PROBLEM DESCRIPTION: Among the entries below, please repeat exactly and only the lines from the line containing "384 102 12.70" to the line containing "302 167 1511", both lines included.

BEGIN PROVIDED RECORDS

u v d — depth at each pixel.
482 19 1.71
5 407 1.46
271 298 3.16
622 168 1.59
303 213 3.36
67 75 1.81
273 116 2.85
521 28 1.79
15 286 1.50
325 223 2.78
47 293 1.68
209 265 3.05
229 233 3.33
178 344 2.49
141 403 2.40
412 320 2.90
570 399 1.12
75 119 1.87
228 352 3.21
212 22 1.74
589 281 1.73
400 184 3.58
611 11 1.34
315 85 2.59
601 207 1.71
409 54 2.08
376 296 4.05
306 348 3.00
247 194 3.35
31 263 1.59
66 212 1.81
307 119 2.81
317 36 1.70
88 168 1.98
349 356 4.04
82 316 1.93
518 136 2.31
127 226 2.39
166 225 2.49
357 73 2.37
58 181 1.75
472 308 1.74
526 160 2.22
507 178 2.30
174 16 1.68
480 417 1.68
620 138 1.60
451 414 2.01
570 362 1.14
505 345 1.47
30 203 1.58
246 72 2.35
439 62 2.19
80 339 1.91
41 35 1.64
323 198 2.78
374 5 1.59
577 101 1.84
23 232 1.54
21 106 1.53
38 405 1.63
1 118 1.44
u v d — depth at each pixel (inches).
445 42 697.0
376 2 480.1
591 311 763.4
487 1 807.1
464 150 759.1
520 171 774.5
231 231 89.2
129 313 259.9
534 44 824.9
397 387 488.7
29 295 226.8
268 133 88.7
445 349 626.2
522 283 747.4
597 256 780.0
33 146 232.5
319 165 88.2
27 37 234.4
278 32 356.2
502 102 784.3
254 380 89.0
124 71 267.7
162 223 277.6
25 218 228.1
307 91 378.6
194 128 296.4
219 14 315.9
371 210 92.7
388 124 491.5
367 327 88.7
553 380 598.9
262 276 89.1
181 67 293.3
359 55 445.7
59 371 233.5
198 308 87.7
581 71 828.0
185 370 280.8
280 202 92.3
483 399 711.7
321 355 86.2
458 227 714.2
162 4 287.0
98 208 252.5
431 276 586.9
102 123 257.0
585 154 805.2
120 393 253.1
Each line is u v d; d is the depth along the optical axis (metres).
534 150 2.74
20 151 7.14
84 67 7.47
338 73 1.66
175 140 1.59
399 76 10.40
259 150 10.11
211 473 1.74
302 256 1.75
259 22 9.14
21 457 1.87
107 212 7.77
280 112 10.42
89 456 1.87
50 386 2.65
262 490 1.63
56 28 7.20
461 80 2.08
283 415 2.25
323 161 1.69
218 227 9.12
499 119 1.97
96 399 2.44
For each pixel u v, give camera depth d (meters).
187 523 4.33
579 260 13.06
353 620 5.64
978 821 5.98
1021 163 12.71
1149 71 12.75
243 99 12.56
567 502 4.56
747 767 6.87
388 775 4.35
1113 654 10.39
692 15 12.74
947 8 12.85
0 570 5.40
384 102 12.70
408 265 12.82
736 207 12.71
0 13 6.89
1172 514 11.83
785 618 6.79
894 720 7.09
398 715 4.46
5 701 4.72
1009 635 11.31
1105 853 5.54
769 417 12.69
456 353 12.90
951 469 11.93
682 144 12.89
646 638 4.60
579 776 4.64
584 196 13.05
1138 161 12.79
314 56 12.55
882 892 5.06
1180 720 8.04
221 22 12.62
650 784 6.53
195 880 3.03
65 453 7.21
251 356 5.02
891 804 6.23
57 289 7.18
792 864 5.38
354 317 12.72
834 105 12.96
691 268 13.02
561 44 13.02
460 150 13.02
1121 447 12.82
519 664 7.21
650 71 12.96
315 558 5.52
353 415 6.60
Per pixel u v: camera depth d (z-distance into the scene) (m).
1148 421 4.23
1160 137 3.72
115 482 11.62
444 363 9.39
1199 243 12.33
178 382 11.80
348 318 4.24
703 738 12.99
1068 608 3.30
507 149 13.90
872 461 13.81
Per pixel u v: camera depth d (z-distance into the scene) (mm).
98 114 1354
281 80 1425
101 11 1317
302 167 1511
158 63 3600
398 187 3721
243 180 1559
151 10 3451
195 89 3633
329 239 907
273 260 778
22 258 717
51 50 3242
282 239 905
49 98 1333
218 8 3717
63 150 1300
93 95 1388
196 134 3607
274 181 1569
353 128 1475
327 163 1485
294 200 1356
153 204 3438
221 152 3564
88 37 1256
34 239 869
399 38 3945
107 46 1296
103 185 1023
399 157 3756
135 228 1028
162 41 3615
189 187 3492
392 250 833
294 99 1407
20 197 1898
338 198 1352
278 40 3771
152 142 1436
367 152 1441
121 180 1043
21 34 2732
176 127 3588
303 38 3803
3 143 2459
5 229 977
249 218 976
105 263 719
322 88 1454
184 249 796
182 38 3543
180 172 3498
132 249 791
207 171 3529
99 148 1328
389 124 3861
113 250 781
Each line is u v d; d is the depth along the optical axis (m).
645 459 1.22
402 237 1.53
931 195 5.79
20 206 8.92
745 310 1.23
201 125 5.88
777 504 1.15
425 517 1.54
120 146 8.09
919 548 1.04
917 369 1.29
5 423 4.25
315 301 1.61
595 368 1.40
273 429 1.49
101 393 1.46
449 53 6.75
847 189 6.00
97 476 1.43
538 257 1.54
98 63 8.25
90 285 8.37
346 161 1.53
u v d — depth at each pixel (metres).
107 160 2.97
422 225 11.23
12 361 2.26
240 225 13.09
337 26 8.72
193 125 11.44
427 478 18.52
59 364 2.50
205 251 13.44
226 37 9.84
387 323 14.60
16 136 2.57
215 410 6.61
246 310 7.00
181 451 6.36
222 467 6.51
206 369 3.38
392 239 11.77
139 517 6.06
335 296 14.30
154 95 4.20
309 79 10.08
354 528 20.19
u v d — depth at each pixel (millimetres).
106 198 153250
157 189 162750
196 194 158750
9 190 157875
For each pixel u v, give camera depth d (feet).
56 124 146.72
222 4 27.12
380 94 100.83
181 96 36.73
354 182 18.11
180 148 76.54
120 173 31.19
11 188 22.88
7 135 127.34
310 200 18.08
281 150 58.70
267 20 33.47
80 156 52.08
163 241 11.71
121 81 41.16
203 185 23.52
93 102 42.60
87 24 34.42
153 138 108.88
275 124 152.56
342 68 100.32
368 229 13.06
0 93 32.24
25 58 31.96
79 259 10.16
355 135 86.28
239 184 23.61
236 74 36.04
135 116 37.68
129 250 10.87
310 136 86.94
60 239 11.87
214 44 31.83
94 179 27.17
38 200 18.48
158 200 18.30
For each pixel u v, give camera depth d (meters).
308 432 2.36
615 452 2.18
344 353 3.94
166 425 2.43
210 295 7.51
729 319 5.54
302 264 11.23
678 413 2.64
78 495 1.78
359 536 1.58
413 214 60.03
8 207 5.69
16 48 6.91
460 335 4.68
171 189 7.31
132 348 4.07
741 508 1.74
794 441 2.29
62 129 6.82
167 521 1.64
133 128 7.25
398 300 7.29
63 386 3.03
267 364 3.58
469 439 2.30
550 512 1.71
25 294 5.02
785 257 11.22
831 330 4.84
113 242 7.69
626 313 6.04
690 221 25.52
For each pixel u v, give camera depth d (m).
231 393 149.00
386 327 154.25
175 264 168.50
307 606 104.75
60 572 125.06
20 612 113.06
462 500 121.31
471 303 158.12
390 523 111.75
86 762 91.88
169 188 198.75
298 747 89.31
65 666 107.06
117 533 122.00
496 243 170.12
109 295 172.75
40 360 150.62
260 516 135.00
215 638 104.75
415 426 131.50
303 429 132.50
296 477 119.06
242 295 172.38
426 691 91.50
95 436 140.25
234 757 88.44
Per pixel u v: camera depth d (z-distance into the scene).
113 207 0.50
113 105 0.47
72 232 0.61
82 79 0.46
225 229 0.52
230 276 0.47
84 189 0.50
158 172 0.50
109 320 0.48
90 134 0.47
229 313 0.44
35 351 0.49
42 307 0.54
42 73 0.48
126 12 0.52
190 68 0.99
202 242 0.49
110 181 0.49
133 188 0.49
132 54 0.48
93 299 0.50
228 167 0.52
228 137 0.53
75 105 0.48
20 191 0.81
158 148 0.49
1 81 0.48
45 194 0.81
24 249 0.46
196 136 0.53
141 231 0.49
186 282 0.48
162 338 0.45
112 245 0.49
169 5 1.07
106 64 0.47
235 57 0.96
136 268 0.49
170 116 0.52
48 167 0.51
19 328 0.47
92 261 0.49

END PROVIDED RECORDS

OUTPUT FOR THIS EXERCISE:
384 102 12.70
408 265 12.82
736 207 12.71
0 13 6.89
1172 514 11.83
785 618 6.79
894 720 7.09
398 715 4.46
5 701 4.72
1009 635 11.31
1105 853 5.54
769 417 12.69
456 353 12.90
951 469 11.93
682 144 12.89
646 638 4.60
579 776 4.64
584 196 13.05
1138 161 12.79
314 56 12.55
882 892 5.06
1180 720 8.04
221 22 12.62
650 784 6.53
195 880 3.03
65 453 7.21
251 356 5.02
891 804 6.23
57 289 7.18
792 864 5.38
354 317 12.72
834 105 12.96
691 268 13.02
561 44 13.02
460 150 13.02
1121 447 12.82
519 664 7.21
650 71 12.96
315 558 5.52
353 415 6.60
Per pixel u v: camera depth d (z-distance into the scene) (m).
1148 421 4.23
1160 137 3.72
115 482 11.62
444 363 9.39
1199 243 12.33
178 382 11.80
348 318 4.24
703 738 12.99
1068 608 3.30
507 149 13.90
872 461 13.81
Per pixel u v: camera depth d (z-distance into the scene) (mm).
98 114 1354
281 80 1425
101 11 1317
302 167 1511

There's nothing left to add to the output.